Ming is played by Charles Middleton, an actor who appeared as a baddie in numerous Westerns. The role of Ming is fabulous, although rather than inflate it with the grand presence that Max Von Sydow did in the 1980 remake or other villains modelled on the role like Darth Vader, Charles Middleton plays the part with a flinty mean-mindedness. The great Jean Rogers immediately makes one think of comparisons to Fay Wray in King Kong (1933), which almost certainly had some influence on the role. Rogers plays with a combination of feisty bubbliness and wholesome innocence. There seem few more potent sights of her purity and innocence (and Ming’s evil) than the vision of her in bikinied gown being hypnotised by Ming and made to agree to marry him. One of the scene-stealers of the show is Priscilla Lawson as Ming’s daughter Aura. She plays the part to the hilt with a series of archly seductive expressions. Just the way she caresses Flash’s arms while they are hiding in the caverns leaves no doubt as to what her intentions are. Throughout the serials, Frank Shannon seemed a little out of it playing Dr Zarkov. Although to his credit, Zarkov was about the only scientist of the era that seemed to be on the side of good (let alone doing legitimate scientific research). John Lipson gives an entertainingly boisterous performance, madly laughing his head off, as Vultan.

The subsequent serials were Flash Gordon’s Trip to Mars (1938) and Flash Gordon Conquers the Universe (1940). Larry ‘Buster’ Crabbe, Charles Middleton and Frank Shannon appear in all of these, while Carol Hughes replaced Jean Rogers in the third. Spaceship to the Unknown (1966) is a condensed feature-length version of Flash Gordon that was edited for television and is still in circulation.

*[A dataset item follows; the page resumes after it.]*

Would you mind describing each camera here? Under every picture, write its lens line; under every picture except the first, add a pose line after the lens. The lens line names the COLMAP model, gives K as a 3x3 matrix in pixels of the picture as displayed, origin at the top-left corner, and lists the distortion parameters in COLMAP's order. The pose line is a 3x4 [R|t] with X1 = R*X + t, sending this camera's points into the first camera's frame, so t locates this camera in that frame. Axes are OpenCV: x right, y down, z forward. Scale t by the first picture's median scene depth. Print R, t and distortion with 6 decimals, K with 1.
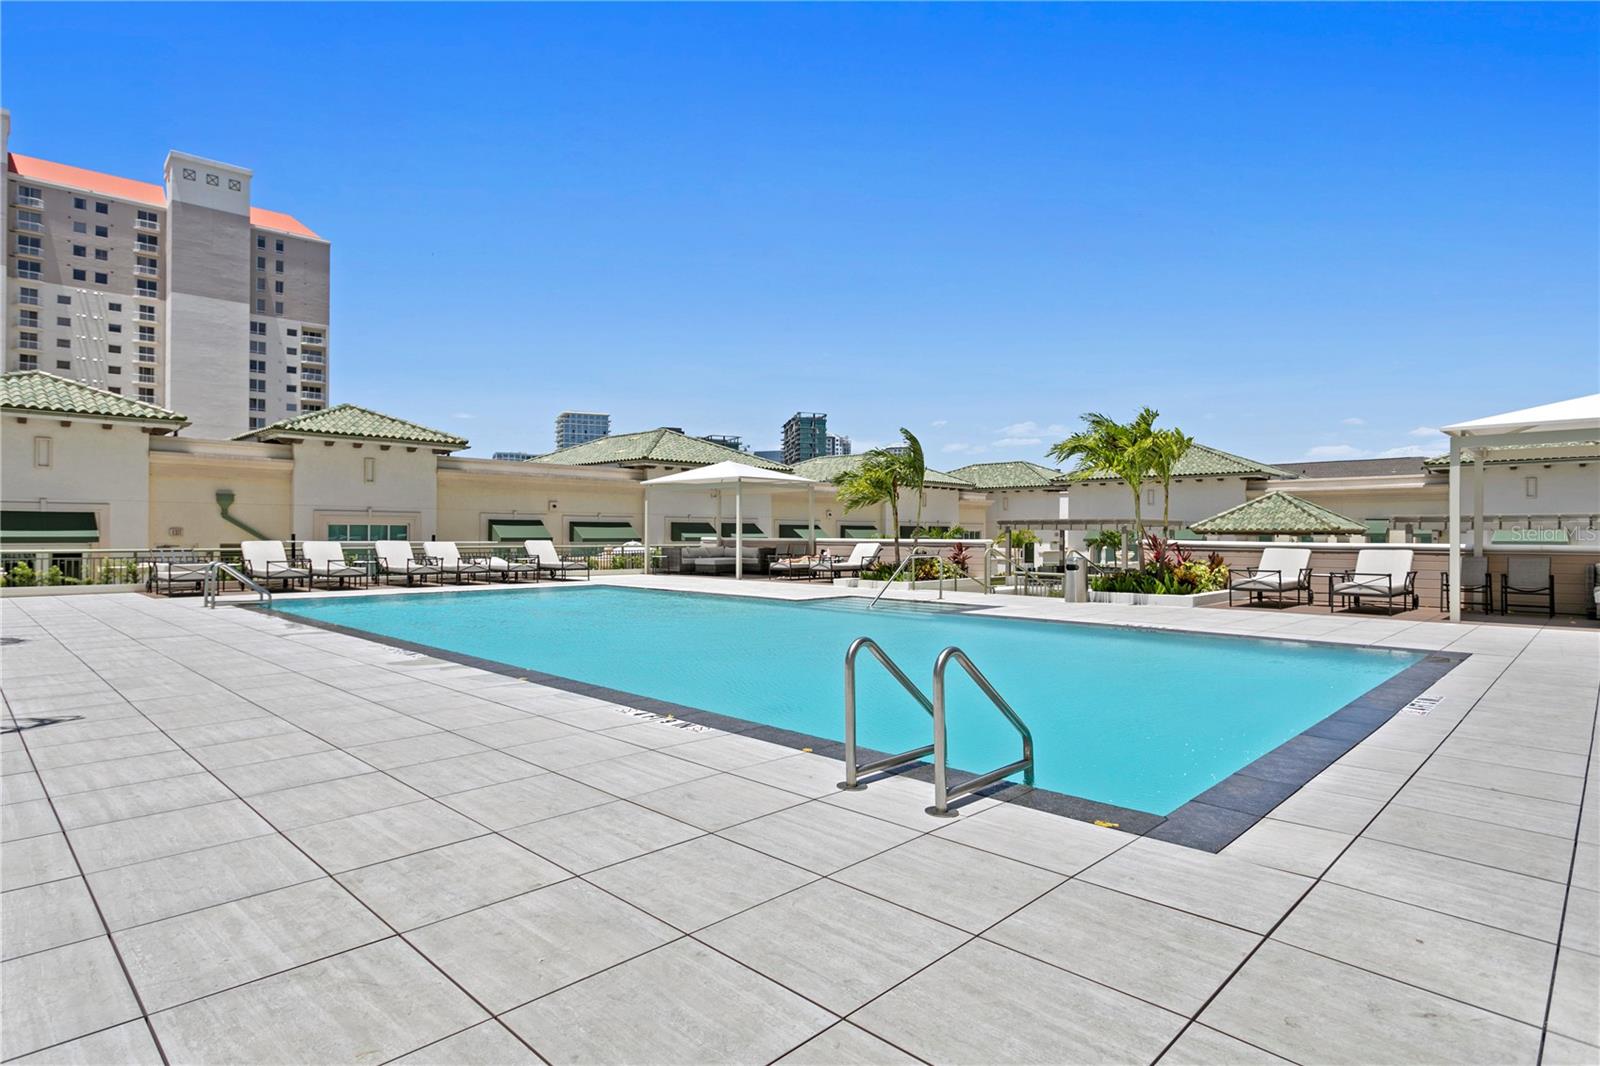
lens RADIAL K [[847.5, 0, 797.8], [0, 847.5, 530.5], [0, 0, 1]] dist [0.000508, 0.000316]
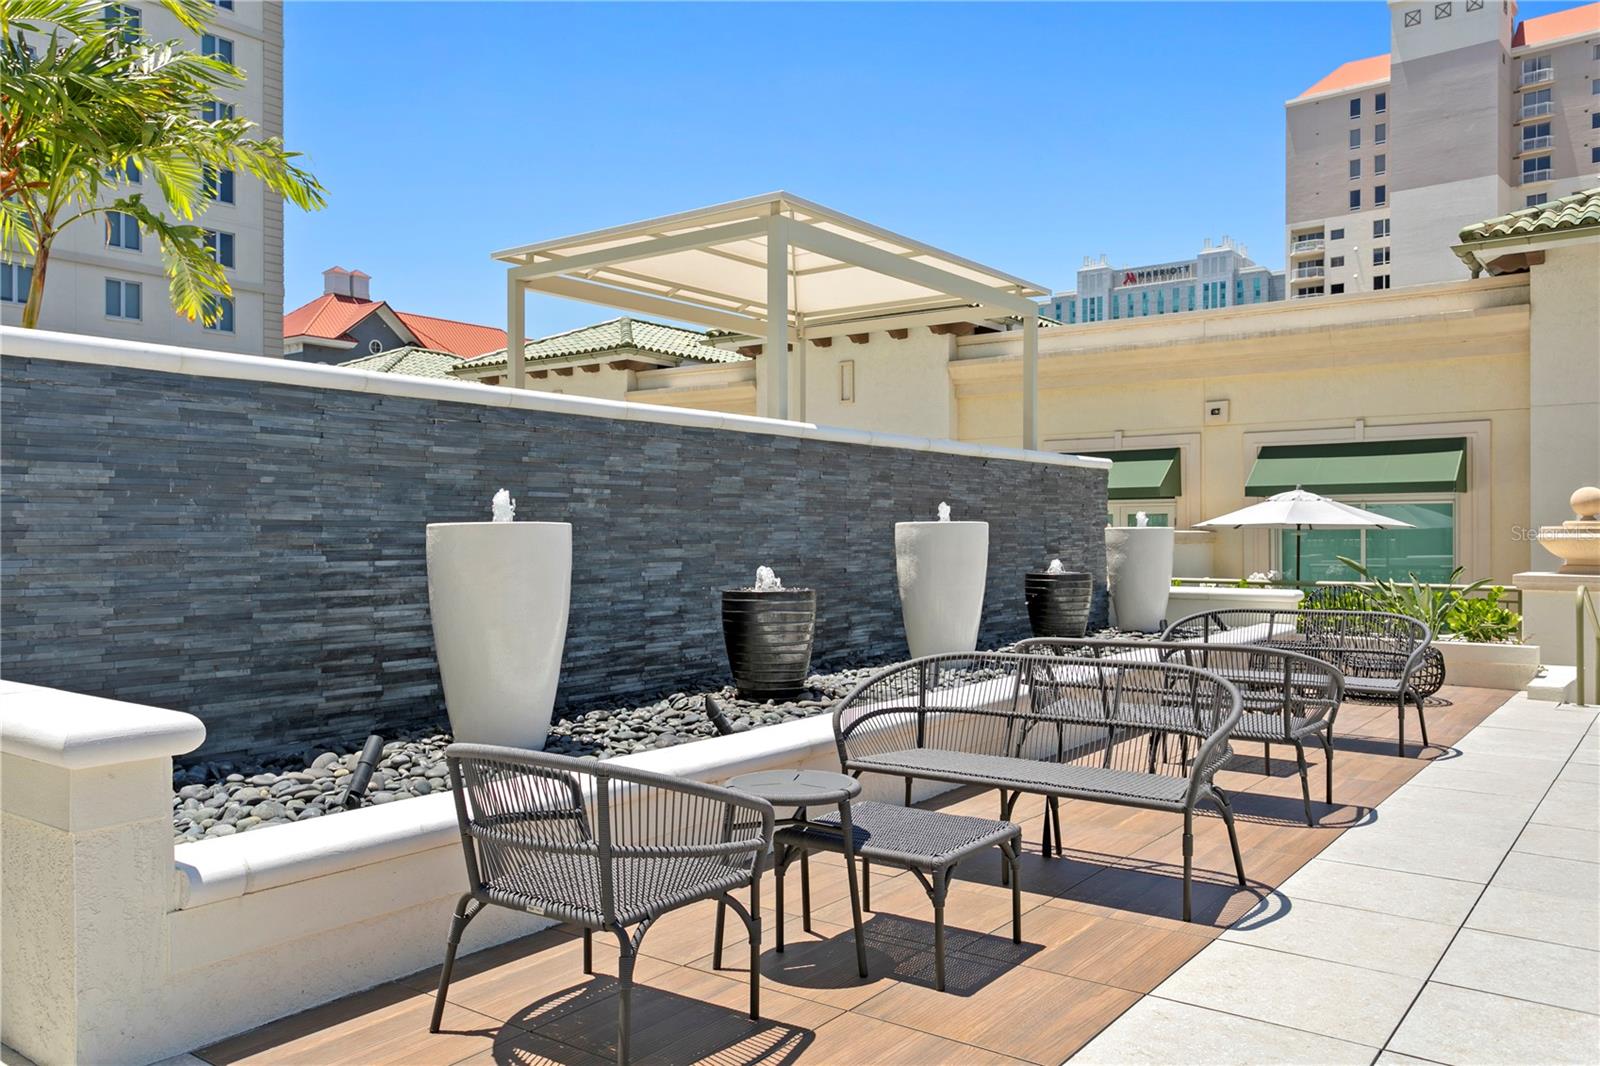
lens RADIAL K [[1226.6, 0, 799.3], [0, 1226.6, 532.5], [0, 0, 1]] dist [0.013718, 0.006094]
pose [[0.127665, -0.003171, -0.991812, 0.080476], [0.006426, 0.999977, -0.002369, 0.008709], [0.991797, -0.006071, 0.127682, 0.212951]]
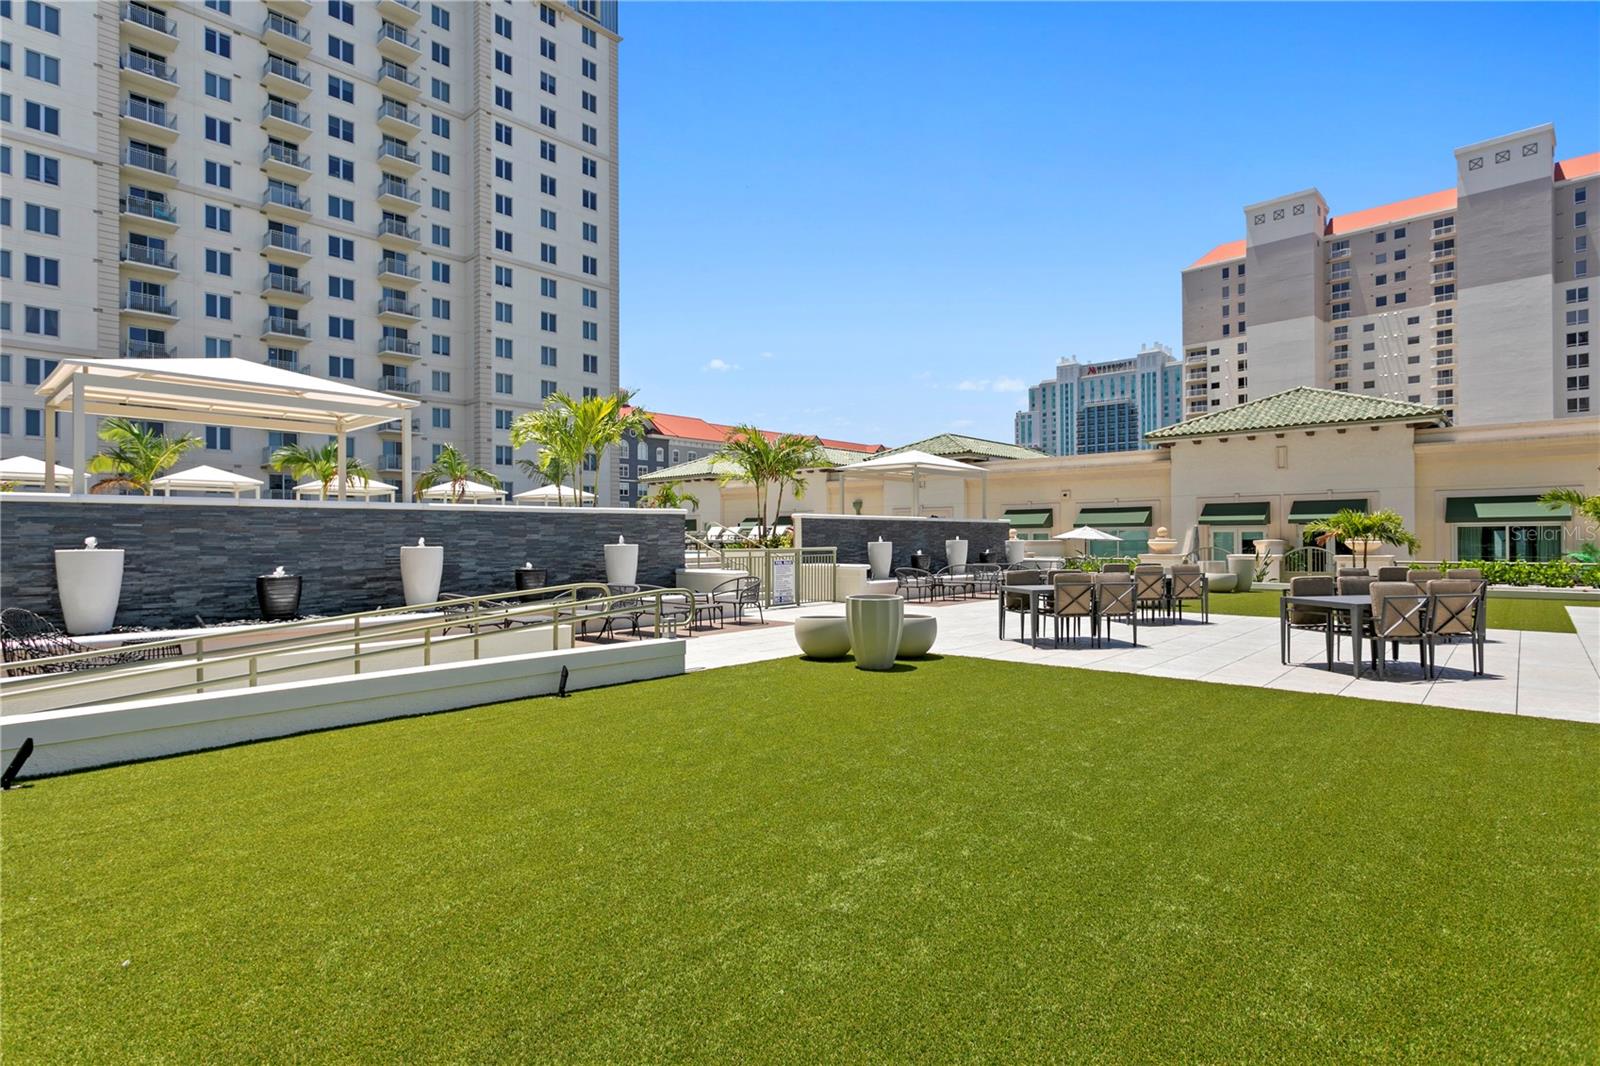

The character of Flash Gordon was revived in a short-lived live-action tv series Flash Gordon (1954) starring Steve Holland, which is poorly regarded by fans due to its extremely cheap budget. The serial was cinematically remade by producer Dino De Laurentiis as Flash Gordon (1980) starring Sam Jones – much of the remake appeared to take itself directly from the serial more so than the comic-books, particularly in the plot about Ming trying to marry Dale, Aura’s rescue of Flash and his journey to unite the various kingdoms, and especially Brian Blessed’s Vultan, which is clearly modelled on John Lipson’s gregarious performance here. The 1980s film plays the elements of the serial/comic-book as camp and has a divided reputation with fans of the original. At the same time, Dino De Laurentiis in conjunction with Filmation also sponsored an animated tv series Flash Gordon/The New Adventures of Flash Gordon (1979), which lasted for sixteen episodes. There was a subsequent animated series Flash Gordon (1996), which recast the central characters as teenagers. Flash also appeared in the animated Defenders of the Earth (1986), alongside other King Features comic-book characters The Phantom and Mandrake the Magician. Flash Gordon (2007-8) was a live-action remake for television starring Eric Johnson as Flash, although this widely varies from the familiar elements of the comic-books and serials. During the 00s, directors Stephen Sommers and Breck Eisner were at various point purported to be considering a big-budget live-action remake. Indeed, Flash Gordon is a property that seems to be crying out for a decent, serious modern remake.

Flash Gordon was parodied as the softcore pornographic Flesh Gordon (1974), which had a sequel in Flesh Gordon Meets the Cosmic Cheerleaders (1991), and more sophisticatedly in the witty Star Trek: Voyager episode Bride of Chaotica (1999). Flash also gets a line in the opening song Science-Fiction Double Feature in The Rocky Horror Picture Show (1975). In a cute touch, Larry ‘Buster’ Crabbe also played an aging military officer Brigadier ‘Flash’ Gordon in the Planet of the Slave Girls episode of the tv series revival of Buck Rogers in the 25th Century (1979-81).